- 1 cup pimiento-stuffed olives, chopped
- 3/4 cup olive oil
- 1 celery rib, finely chopped
- 1/2 cup sliced pepperoncini, chopped
- 1/2 cup pitted Greek olives, chopped
- 1/4 cup cocktail onions, drained and chopped
- 1/4 cup red wine vinegar
- 2 tablespoons capers, drained
- 3 garlic cloves, minced
- 1 teaspoon dried oregano
- 1 teaspoon dried basil
- 3/4 teaspoon pepper
- 1/2 teaspoon kosher salt
- 1/2 teaspoon celery seed
- 1 round loaf (1 pound) unsliced Italian bread
- 1/2 pound thinly sliced Genoa salami
- 1/2 pound thinly sliced deli ham
- 1/2 pound sliced mortadella
- 1/2 pound sliced Swiss cheese
- 1/2 pound sliced provolone cheese
- In a large bowl, combine the first 14 ingredients. Cover and refrigerate at least 8 hours.

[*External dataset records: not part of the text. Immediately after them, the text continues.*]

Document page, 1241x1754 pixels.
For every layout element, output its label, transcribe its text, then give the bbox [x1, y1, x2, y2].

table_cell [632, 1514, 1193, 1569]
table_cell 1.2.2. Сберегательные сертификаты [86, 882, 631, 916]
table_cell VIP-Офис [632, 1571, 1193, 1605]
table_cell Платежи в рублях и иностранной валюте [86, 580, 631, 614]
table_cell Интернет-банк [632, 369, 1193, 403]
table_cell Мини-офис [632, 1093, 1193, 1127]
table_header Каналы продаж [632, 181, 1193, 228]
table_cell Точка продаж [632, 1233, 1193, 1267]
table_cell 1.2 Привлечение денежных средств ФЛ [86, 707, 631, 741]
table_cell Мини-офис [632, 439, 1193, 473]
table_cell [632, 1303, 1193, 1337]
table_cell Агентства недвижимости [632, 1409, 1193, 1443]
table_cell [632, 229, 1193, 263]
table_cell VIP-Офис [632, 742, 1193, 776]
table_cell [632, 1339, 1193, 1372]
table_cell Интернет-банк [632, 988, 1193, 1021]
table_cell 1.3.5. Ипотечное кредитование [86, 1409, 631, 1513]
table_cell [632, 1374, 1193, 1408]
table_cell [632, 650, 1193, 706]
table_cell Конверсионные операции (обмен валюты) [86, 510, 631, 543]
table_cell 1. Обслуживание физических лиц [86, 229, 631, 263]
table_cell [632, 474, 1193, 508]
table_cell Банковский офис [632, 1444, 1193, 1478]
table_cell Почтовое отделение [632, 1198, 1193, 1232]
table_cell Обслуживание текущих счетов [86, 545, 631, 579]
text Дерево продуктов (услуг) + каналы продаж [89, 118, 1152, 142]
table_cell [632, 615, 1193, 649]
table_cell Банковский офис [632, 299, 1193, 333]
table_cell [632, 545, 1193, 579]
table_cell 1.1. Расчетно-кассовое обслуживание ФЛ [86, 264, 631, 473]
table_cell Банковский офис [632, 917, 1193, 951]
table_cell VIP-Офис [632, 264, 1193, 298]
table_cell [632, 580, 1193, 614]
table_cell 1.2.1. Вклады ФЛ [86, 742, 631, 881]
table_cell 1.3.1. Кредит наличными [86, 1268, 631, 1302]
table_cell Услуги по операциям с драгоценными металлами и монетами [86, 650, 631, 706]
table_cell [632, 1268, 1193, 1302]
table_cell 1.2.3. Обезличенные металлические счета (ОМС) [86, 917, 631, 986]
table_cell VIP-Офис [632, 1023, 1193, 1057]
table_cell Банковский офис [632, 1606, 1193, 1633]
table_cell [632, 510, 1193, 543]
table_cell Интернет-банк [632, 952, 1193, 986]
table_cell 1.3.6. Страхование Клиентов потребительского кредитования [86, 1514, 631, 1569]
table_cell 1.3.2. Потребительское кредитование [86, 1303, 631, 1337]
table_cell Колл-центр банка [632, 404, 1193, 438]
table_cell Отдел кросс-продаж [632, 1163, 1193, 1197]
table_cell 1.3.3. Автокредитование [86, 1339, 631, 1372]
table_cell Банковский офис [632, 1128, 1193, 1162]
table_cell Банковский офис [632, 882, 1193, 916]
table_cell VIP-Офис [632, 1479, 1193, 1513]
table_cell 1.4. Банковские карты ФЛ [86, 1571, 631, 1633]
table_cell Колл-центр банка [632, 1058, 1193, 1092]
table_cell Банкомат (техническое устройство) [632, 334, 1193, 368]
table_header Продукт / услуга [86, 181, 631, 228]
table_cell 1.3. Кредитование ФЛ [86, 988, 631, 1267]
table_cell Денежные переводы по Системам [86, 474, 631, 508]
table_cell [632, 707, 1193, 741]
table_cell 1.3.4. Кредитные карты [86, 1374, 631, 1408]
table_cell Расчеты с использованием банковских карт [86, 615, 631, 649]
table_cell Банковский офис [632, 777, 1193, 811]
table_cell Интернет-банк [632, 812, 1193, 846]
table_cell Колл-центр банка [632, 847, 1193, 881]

- Cut bread in half horizontally; carefully hollow out top and bottom, leaving a 1-in. shell (discard removed bread or save for another use). Spoon half of olive mixture over bottom half of bread. Layer with salami, ham, mortadella, Swiss and provolone cheeses; top with remaining olive mixture. Replace bread top. Wrap tightly. Refrigerate at least 3 hours or overnight. Cut into 8 wedges.
1 slice: 762 calories, 59g fat (18g saturated fat), 103mg cholesterol, 2326mg sodium, 25g carbohydrate (2g sugars, 2g fiber), 35g protein.